Count the lines in the rows below that contain the string "True". Reply with the number only.

▶ Record set
<<<<

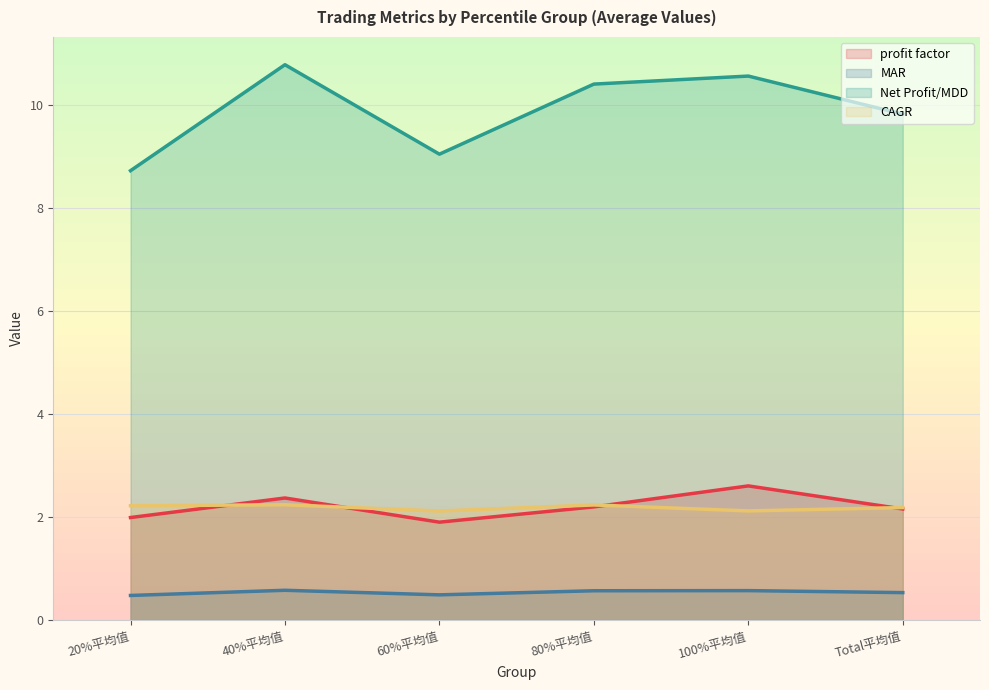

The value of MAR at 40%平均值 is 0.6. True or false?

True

>>>>
<<<<

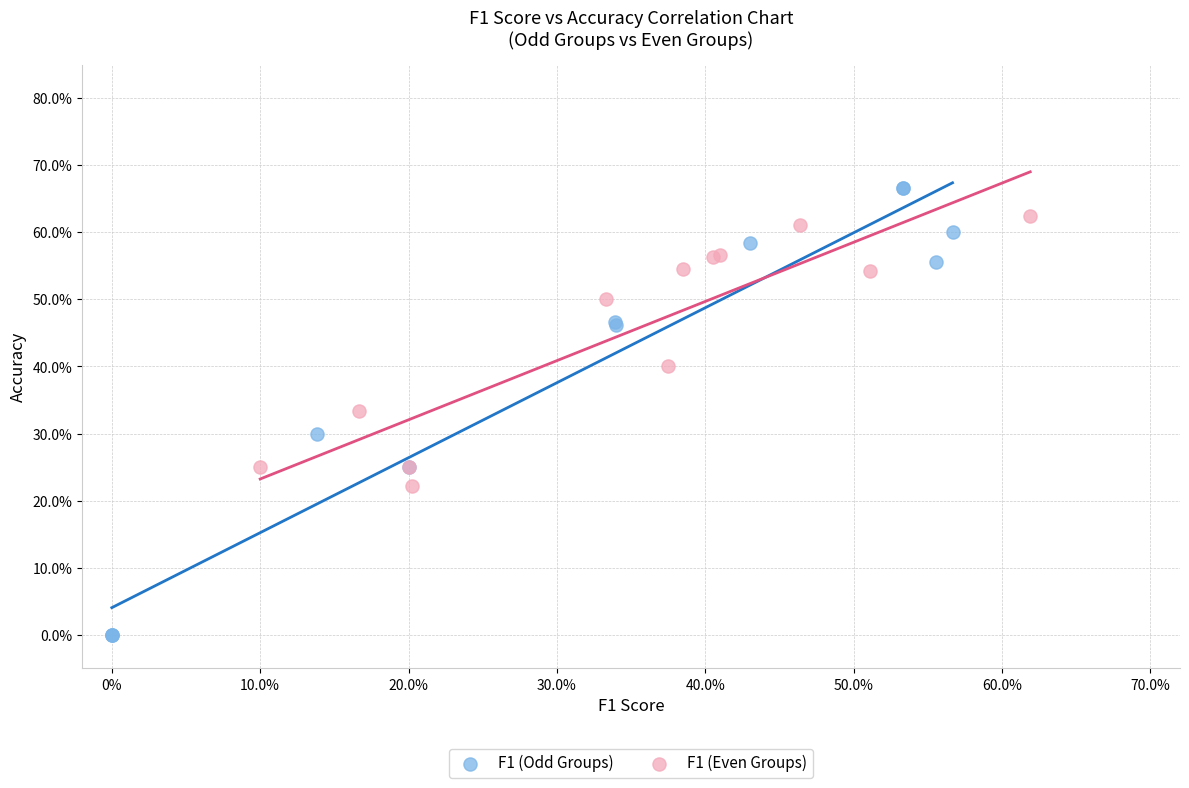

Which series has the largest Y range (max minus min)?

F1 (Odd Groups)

>>>>
<<<<

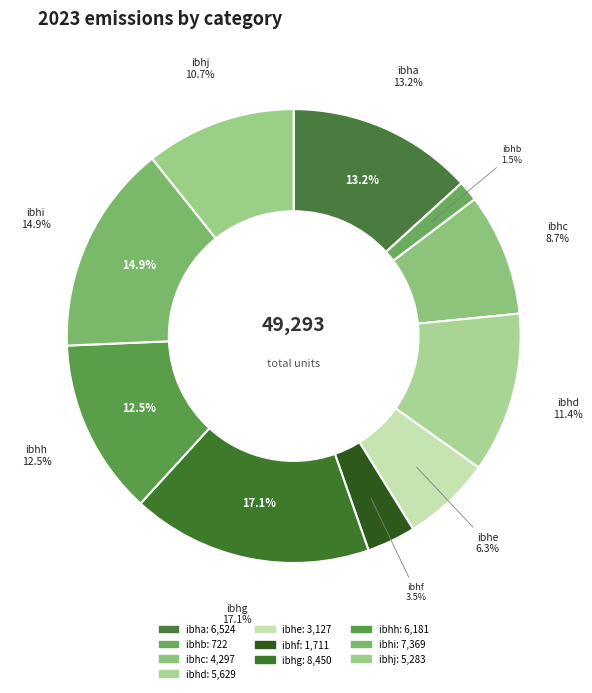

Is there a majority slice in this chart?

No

>>>>

▶ Answer box
2